### What you need to do:
No pictures belong in the copy, but every line of the material below must be reproduced exactly.

### Given records:
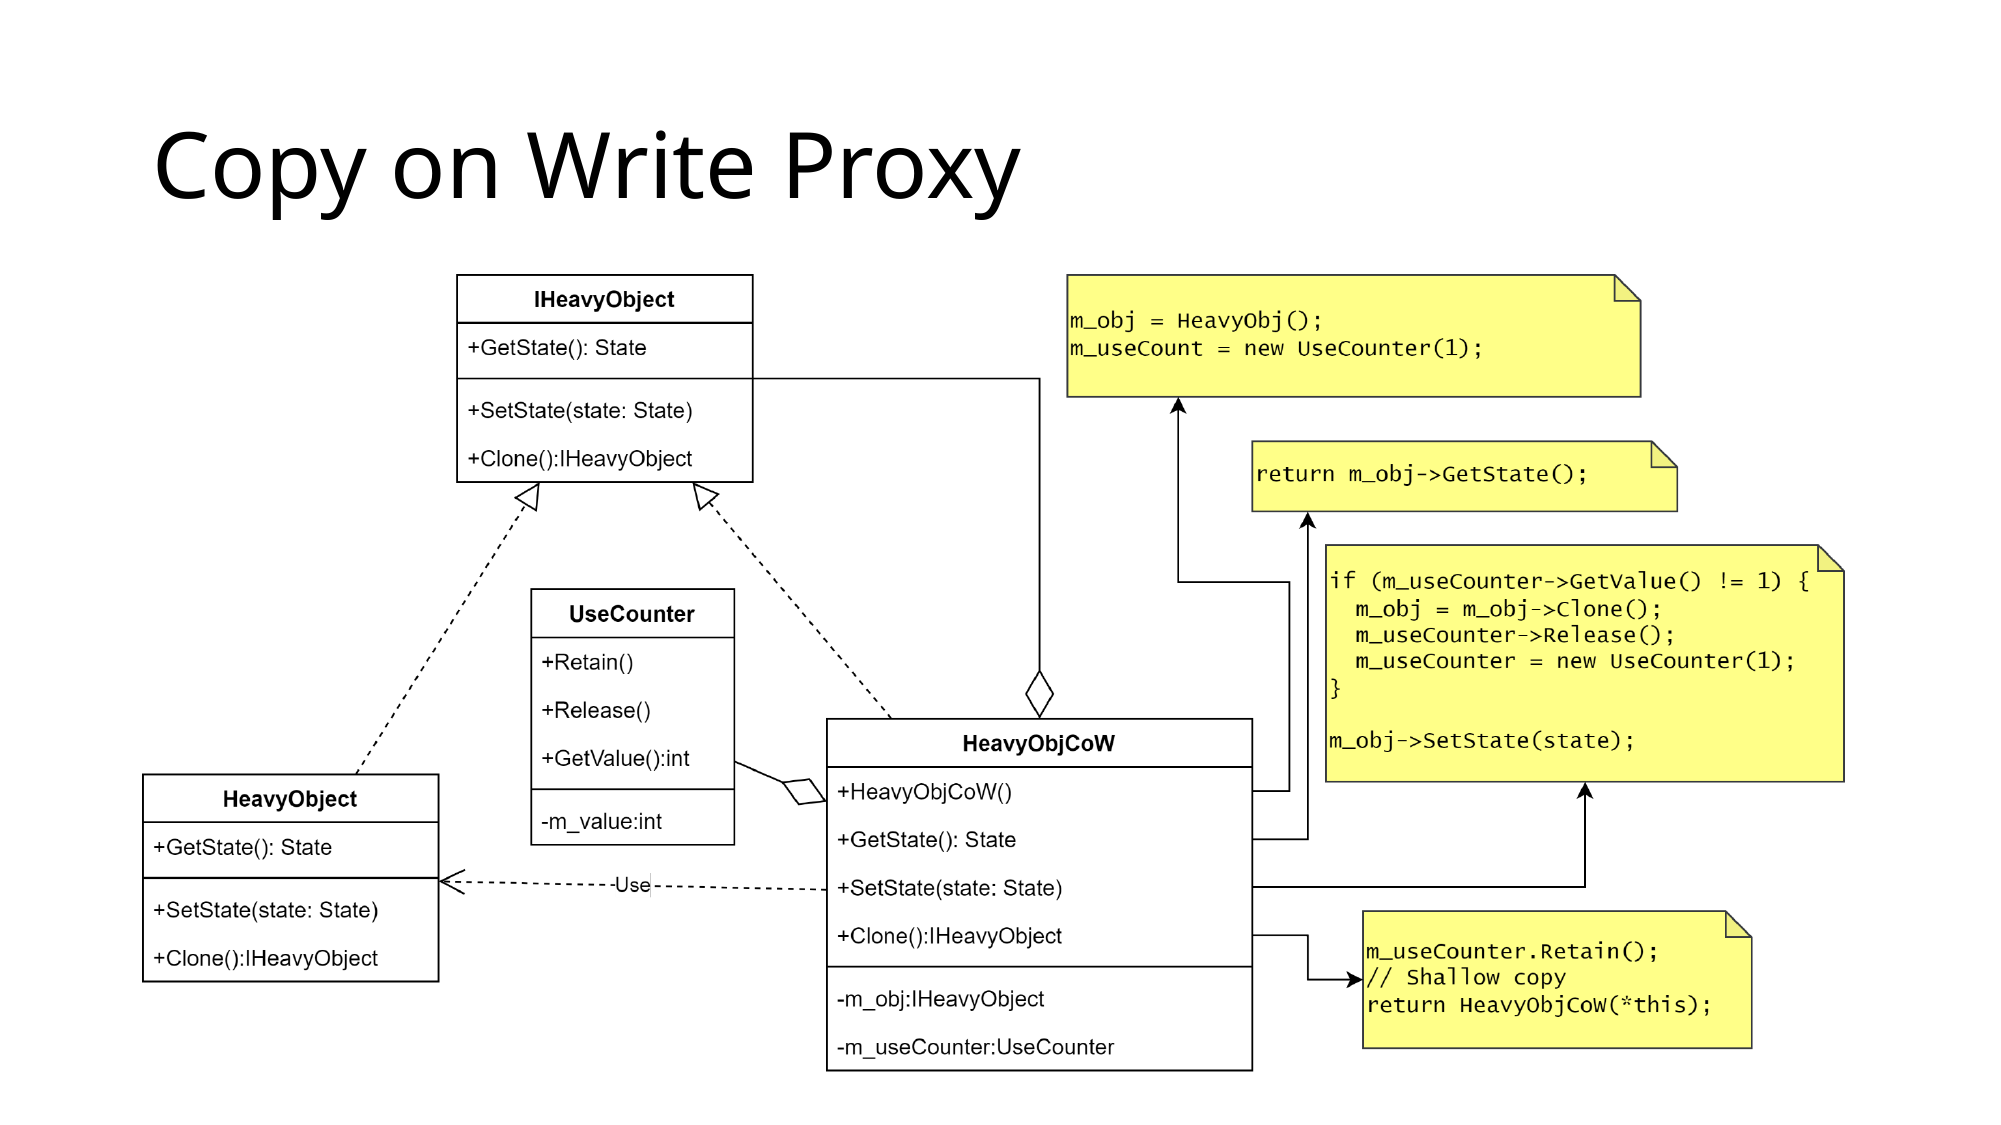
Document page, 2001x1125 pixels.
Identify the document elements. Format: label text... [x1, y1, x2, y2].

title Copy on Write Proxy [137, 59, 1863, 255]
picture [122, 255, 1863, 1095]
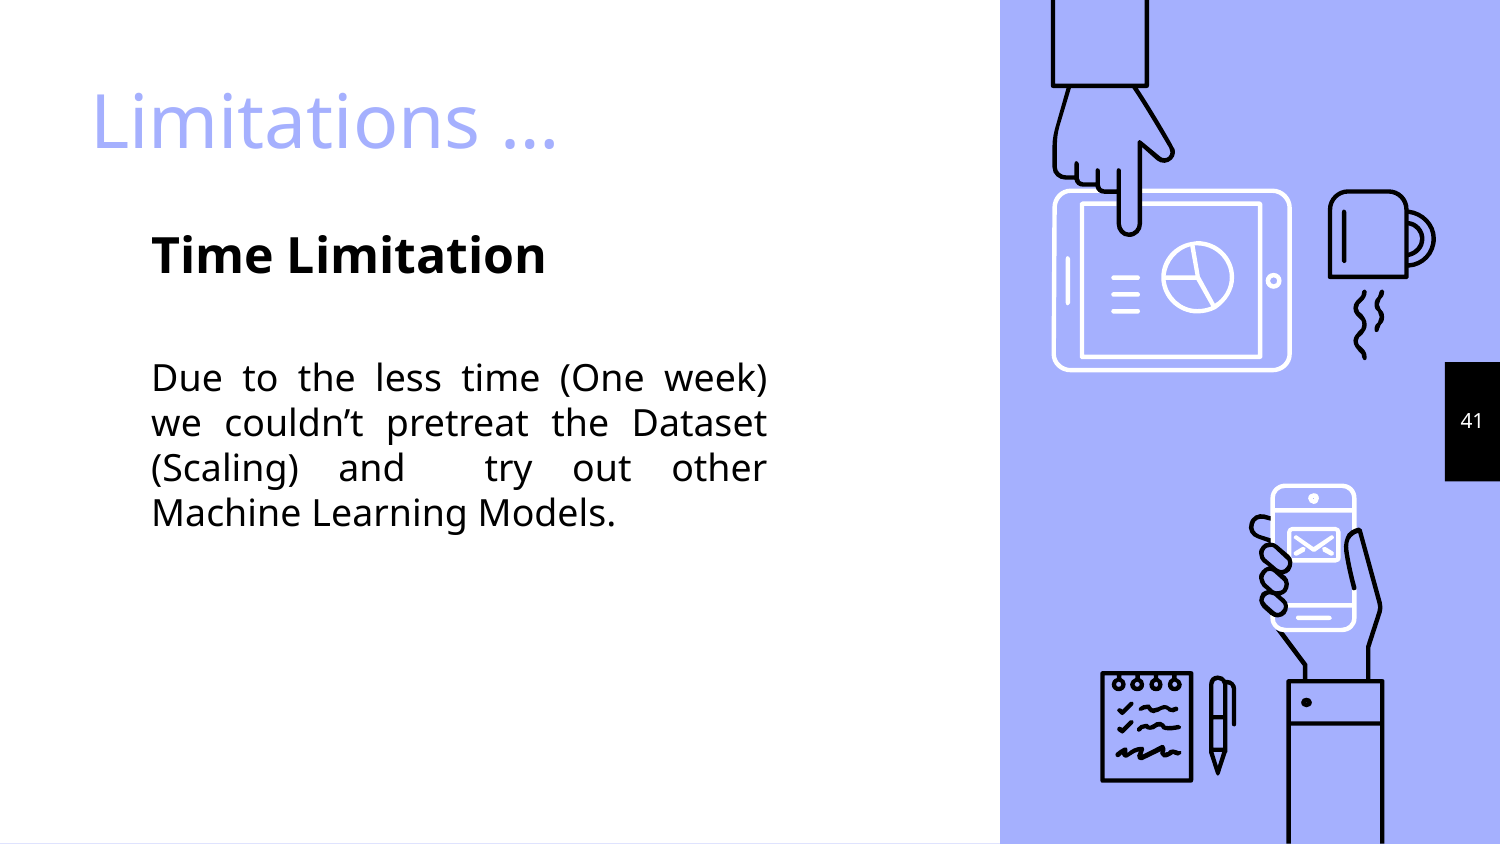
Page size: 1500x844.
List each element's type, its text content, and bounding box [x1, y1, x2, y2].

slide_number 41 [1444, 362, 1500, 482]
list Time Limitation Due to the less time (One week) we couldn’t pretreat the Dataset (Scaling) and try out other Machine Learning Models. [111, 208, 783, 592]
title Limitations … [75, 37, 918, 179]
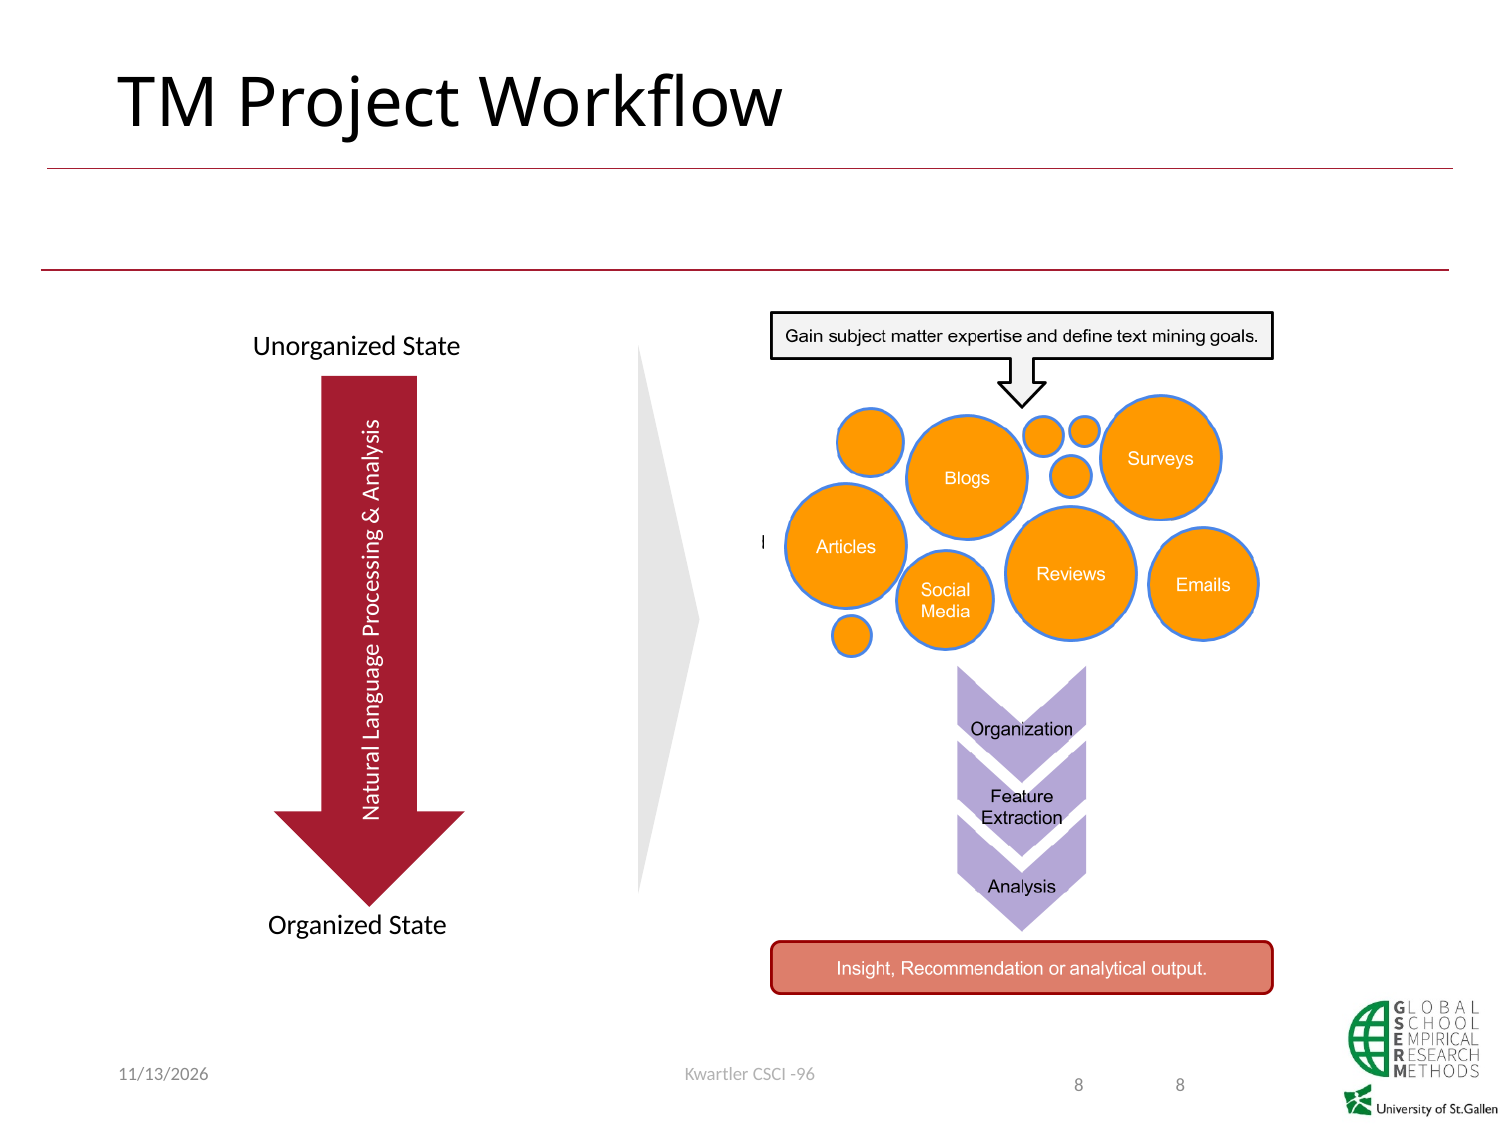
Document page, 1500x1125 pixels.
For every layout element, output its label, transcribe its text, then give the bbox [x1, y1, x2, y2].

text_box [637, 344, 701, 894]
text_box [236, 320, 478, 949]
slide_number 8 [1059, 1042, 1200, 1103]
picture [762, 288, 1500, 1125]
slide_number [103, 1042, 441, 1103]
footer Kwartler CSCI -96 [496, 1042, 1004, 1103]
title TM Project Workflow [103, 59, 1397, 157]
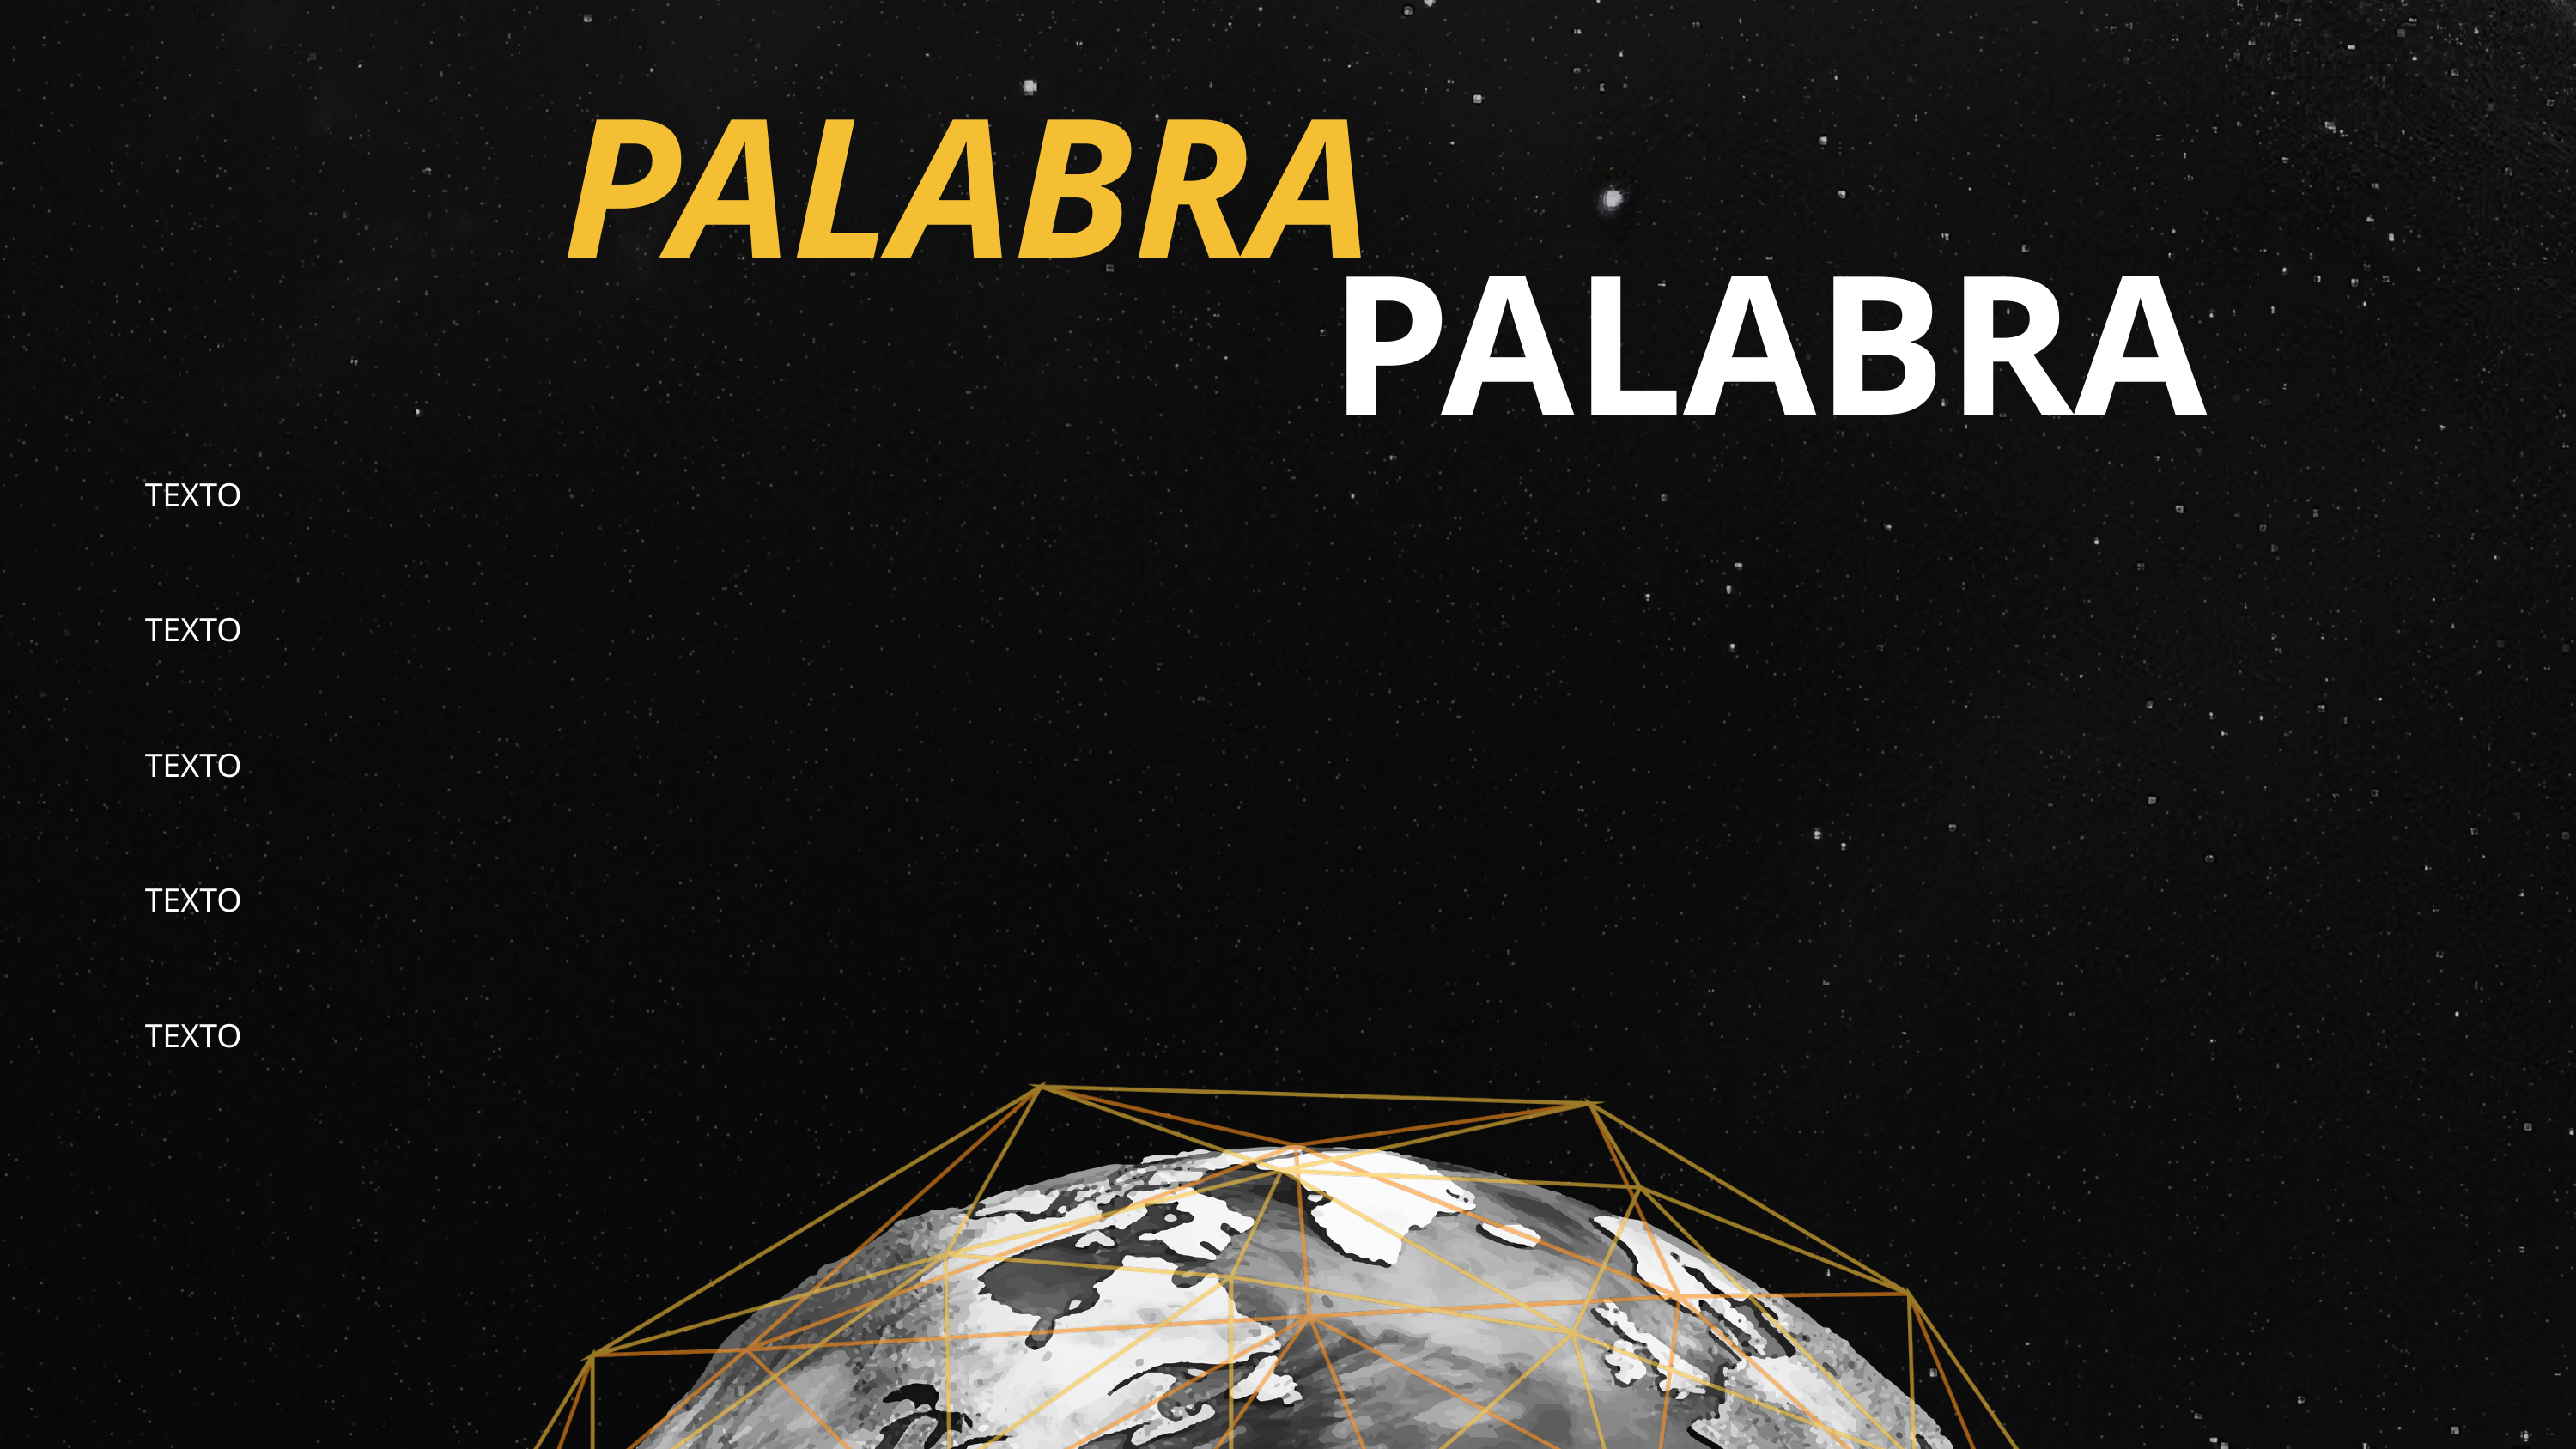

### Task answer:
Document page, 2001x1125 pixels.
Identify the document elements. Format: label text... [x1, y1, x2, y2].

title Copy on Write Proxy [137, 59, 1863, 255]
picture [122, 255, 1863, 1095]
Page size: 1500x844.
List each element's type, its text content, and bounding box [x1, y1, x2, y2].

slide_number 41 [1444, 362, 1500, 482]
list Time Limitation Due to the less time (One week) we couldn’t pretreat the Dataset (Scaling) and try out other Machine Learning Models. [111, 208, 783, 592]
title Limitations … [75, 37, 918, 179]
Document page, 1500x1125 pixels.
For every layout element, output its label, transcribe its text, then give the bbox [x1, y1, x2, y2].

text_box [637, 344, 701, 894]
text_box [236, 320, 478, 949]
slide_number 8 [1059, 1042, 1200, 1103]
picture [762, 288, 1500, 1125]
slide_number [103, 1042, 441, 1103]
footer Kwartler CSCI -96 [496, 1042, 1004, 1103]
title TM Project Workflow [103, 59, 1397, 157]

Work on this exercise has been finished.